The conflicting issue with Nemeroff is yes he messed up and messed up in a way that he should've been penalized. The conflict is do you then cast out one of the greatest living minds in the field that can contribute much more?
Far better to penalize the guy, then allow him to continue after paying his penalty but on a leash so he doesn't do it again. Kind of like Frank Abagnale, the real life character of
Catch Me if You Can. The guy stole millions in fake checks, is eventually caught, but after serving several months in a federal prison then the FBI release him on the condition that he work for them helping them to catch other frauds.
In Nemeroff's case, IMHO, he got off too lightly. He should've payed some type of financial penalty such as having to return the money from pharmaceuticals which would've likely amounted to millions of dollars, but repeating myself, the guy likely has several more advancements he could contribute to the field.
Time will tell where this ends up but if Lieberman doesn't land on his feet like others have I suspect it will be related to his likeability factor or lack thereof.
I have no idea what Lieberman will do but he doesn't appear to be an academic gypsy as some of us (at least in my case formerly) in academia call it. Also he's older and if you love NYC you do not want to leave NYC. Nothing will replace it. I've lived just outside NYC for 3 decades.

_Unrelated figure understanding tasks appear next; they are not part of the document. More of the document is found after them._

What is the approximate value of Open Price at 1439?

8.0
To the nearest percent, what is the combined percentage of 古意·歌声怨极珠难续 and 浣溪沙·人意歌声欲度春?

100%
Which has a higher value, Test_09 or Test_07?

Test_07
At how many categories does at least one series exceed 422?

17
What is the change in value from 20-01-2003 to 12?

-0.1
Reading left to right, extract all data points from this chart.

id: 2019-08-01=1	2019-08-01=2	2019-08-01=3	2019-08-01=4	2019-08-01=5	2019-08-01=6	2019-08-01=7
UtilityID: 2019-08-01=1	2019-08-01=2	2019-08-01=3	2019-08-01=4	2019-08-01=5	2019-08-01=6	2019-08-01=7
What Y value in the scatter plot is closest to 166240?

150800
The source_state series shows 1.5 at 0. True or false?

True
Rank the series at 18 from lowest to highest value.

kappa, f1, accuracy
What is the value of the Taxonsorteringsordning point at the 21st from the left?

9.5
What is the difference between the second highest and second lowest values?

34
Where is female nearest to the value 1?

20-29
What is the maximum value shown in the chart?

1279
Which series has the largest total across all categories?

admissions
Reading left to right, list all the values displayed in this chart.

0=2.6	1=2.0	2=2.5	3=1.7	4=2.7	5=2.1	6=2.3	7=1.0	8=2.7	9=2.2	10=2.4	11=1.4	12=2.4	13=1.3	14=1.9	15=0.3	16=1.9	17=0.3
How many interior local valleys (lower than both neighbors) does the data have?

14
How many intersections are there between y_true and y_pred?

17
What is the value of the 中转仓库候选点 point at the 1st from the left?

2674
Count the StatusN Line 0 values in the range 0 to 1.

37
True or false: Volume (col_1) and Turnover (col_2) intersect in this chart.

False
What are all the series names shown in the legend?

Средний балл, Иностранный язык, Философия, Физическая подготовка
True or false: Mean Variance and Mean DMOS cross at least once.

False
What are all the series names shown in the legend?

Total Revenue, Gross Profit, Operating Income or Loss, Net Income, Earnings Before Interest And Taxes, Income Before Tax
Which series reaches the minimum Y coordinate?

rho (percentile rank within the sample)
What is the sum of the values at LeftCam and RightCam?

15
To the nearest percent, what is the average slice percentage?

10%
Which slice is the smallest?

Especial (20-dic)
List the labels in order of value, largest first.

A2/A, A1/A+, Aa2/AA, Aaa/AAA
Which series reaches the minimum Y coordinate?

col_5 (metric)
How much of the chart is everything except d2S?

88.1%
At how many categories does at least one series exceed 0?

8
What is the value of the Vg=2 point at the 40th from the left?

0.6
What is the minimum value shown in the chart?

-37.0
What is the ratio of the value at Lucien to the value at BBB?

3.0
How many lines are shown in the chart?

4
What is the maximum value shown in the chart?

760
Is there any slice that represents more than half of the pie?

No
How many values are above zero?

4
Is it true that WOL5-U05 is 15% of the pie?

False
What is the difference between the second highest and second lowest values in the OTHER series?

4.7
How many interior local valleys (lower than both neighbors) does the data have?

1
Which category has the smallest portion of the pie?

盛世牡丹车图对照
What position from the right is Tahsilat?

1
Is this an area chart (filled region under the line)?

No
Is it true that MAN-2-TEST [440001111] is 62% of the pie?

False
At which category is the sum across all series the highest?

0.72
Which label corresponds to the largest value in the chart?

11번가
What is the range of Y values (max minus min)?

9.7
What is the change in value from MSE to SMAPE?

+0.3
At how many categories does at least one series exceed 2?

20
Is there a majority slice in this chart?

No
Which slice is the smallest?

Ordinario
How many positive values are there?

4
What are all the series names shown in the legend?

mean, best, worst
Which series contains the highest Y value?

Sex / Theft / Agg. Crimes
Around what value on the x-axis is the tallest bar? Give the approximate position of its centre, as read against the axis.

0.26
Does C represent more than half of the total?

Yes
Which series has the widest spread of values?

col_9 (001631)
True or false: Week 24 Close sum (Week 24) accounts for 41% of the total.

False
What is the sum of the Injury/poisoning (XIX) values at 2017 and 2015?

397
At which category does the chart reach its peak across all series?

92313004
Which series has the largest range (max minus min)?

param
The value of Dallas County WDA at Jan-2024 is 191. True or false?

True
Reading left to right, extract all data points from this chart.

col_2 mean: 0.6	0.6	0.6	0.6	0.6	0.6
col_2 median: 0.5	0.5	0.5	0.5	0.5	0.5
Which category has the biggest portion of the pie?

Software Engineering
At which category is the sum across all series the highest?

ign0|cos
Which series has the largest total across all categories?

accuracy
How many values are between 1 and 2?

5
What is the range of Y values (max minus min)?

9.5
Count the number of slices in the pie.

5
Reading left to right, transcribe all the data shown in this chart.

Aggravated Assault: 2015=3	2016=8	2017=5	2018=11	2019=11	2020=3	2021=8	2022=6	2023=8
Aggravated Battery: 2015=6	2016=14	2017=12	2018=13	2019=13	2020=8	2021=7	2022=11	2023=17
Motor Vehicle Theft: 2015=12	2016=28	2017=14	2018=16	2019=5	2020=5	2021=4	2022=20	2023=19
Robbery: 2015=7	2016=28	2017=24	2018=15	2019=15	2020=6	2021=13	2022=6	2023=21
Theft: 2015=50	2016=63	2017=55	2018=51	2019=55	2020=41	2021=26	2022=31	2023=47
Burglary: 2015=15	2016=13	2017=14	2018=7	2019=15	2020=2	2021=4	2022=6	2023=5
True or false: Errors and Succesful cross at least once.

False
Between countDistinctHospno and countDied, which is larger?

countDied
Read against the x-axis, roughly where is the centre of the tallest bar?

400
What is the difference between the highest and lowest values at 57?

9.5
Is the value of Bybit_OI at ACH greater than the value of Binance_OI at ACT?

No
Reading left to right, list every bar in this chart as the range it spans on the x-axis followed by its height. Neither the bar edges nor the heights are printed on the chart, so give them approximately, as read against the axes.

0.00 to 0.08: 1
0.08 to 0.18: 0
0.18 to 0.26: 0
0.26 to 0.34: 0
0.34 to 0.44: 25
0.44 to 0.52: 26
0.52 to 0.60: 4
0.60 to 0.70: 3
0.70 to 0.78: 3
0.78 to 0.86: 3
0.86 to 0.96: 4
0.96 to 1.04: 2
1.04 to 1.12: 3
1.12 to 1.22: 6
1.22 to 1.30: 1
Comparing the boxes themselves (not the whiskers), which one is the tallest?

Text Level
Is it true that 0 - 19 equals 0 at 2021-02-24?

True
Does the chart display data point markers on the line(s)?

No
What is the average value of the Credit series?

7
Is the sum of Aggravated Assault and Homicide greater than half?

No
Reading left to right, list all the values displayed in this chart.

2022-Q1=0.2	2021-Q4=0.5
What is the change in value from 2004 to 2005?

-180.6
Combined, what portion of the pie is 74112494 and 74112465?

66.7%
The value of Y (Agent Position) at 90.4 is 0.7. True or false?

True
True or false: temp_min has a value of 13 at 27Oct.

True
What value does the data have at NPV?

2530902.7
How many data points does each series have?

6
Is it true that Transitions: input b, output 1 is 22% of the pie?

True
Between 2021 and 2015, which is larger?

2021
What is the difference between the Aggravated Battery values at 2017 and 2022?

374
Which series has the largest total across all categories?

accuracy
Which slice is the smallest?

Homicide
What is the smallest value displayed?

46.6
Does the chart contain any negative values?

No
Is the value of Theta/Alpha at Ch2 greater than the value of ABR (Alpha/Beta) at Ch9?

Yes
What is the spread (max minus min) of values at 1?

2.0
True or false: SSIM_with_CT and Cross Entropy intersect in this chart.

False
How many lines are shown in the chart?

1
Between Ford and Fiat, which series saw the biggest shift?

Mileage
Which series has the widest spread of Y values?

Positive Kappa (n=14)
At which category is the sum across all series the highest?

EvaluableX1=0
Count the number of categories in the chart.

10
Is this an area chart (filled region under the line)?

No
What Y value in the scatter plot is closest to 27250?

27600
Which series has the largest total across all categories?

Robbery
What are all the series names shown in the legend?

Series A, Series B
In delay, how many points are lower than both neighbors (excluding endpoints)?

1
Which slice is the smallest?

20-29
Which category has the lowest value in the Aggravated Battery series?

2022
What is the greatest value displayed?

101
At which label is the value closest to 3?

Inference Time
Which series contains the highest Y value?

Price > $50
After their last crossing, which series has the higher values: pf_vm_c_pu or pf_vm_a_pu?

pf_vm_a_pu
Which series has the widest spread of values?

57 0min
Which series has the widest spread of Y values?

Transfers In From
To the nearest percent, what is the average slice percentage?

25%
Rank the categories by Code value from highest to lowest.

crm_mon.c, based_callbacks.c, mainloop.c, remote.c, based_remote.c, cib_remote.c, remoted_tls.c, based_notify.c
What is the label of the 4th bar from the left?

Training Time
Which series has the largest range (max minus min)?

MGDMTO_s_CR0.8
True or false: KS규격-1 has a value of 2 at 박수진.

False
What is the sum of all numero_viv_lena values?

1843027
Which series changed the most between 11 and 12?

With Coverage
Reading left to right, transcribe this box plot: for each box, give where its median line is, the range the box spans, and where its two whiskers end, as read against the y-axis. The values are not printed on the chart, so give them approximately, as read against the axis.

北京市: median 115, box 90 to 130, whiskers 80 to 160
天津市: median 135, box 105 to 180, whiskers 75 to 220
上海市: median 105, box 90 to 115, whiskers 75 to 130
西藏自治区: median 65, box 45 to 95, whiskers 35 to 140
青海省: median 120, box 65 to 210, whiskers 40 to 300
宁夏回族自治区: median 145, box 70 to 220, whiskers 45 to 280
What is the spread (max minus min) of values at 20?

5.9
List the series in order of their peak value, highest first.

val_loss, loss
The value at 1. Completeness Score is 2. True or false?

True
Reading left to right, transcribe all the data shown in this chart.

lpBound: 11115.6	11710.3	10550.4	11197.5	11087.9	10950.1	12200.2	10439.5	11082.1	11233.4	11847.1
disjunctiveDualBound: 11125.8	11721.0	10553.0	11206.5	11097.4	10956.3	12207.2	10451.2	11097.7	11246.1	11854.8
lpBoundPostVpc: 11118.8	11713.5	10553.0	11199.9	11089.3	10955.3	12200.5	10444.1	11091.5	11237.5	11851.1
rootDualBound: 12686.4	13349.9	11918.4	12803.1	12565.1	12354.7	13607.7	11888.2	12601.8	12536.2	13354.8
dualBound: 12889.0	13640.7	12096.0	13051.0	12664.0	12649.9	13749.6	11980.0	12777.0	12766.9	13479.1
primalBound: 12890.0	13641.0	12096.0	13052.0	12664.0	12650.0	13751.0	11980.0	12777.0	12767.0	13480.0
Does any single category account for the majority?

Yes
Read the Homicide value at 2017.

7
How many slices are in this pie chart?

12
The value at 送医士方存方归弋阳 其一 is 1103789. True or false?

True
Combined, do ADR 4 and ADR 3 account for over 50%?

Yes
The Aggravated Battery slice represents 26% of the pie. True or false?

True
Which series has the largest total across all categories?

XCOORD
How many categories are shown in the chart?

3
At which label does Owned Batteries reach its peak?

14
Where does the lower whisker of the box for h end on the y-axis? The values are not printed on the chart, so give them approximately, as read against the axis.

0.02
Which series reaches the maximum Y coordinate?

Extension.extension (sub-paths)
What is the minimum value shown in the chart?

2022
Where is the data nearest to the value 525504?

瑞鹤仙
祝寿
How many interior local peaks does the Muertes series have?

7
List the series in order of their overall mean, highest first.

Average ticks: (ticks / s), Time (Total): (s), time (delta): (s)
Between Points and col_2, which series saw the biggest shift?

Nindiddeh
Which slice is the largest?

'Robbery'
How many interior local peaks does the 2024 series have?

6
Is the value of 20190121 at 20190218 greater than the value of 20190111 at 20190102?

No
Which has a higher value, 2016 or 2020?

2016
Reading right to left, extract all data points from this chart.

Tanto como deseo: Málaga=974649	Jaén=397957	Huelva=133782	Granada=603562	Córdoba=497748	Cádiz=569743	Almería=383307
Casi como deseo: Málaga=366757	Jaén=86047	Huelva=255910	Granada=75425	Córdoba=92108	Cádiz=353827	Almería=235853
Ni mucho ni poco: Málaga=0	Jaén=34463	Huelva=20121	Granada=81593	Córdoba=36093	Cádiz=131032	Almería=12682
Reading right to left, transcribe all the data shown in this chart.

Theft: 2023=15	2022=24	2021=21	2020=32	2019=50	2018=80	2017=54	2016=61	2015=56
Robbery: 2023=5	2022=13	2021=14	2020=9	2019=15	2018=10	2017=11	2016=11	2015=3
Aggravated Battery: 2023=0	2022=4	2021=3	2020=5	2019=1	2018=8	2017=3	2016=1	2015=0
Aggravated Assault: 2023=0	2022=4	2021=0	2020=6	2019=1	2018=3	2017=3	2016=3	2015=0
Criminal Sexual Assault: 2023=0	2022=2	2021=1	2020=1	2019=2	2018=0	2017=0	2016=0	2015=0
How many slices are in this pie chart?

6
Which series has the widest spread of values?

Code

An academic gypsy is a type of professor who isn't going to settle in their current institution and is willing to make cross state, even country moves to advance their career. Such moves are often times mandatory if you want to get to the upper echelons of the field. Further, because high academia isn't everywhere the usual roads force such professors to leave.
E.g. Say you're a Ph.D. in any field. You apply for a professor's position. Not every town in the USA has a university or college with a graduate department. So you apply to 10 places. It's like applying to college all over again and having to go to the best college for you even if it's on the other side of the country. So say you're at the new place in a new location and after being there 5 years you realize you're going to only go so far and another university in a different area of the country contacts you and wants you to head something at their institution with a big promotion.
In medical academia this phenomenon still exists but not as much. Most physicians are in a position where they can just get out of academia, work clinically, and decide not to move especially since for most physicians getting married and having kids is only a few years after residency if not sooner. Who wants to move if you don't have to do so? But if you're say, a Ph.D. mathematician or physicist you just can't stop your job and open up some type of Math or Physics business.
The upper areas of medical academia you do, however, still see academic gypsies. I don't know Lieberman for real and I'm not going to BS that the few times I've met him in person qualifies that I know this guy. He doesn't seem, however, to be the sort. He's older, lived in NYC for decades, people who've done so will not want to leave that lifestyle, and is likely closer to retirement than starting over again.
My wife and I were and even now are in that position. I couldn't stand my last academic institution and I would've had to move yet again and either come back to U of Cincinnati (that told me they'd love to have me back) or go to a different place. The other institution in the city, Washington U did talk to me and told me to consider joining them, but I was told by some others that this could be seen as a backstab because other professors did what I had done and they were perceived as backstabbers. I just instead left academia. Yeah it was sad, especially since I would've been happy staying at my prior job in academia in Cincinnati. Making 3x as much money, working about 60% of the hours, and being in new positions where the organization tells me they need me and shows me that respect did quite a bit to ease the transition. My wife gets offers from institutions outside the state at least every few months and her current job has become toxic. Her choices? Leave academia, stay in a toxic job, or we move to a different state.
But getting back to Lieberman and Columbia, I don't know if Lieberman will even remain in the institution, and repeating myself, what they did to Lieberman is peanuts compared to Oz. Yes it's a different case but it's the same administration in the same institution which is why I find it so in-our-faces questionable. IMHO the administration at Columbia ought to be suspended for letting Oz go as far as he did without consequences if you want to get hypersensitive woke although I'm being serious. The torches, pitchforks and knives are only focusing on one guy here when there's others. It's like firing some guy for slapping his secretary on the rear end but not firing the guy who pinched the bosom of his secretary for over 10 years day after day after day despite complaints and both guys worked right next to each other in the same building and everyone in that same building knew all of this was going on.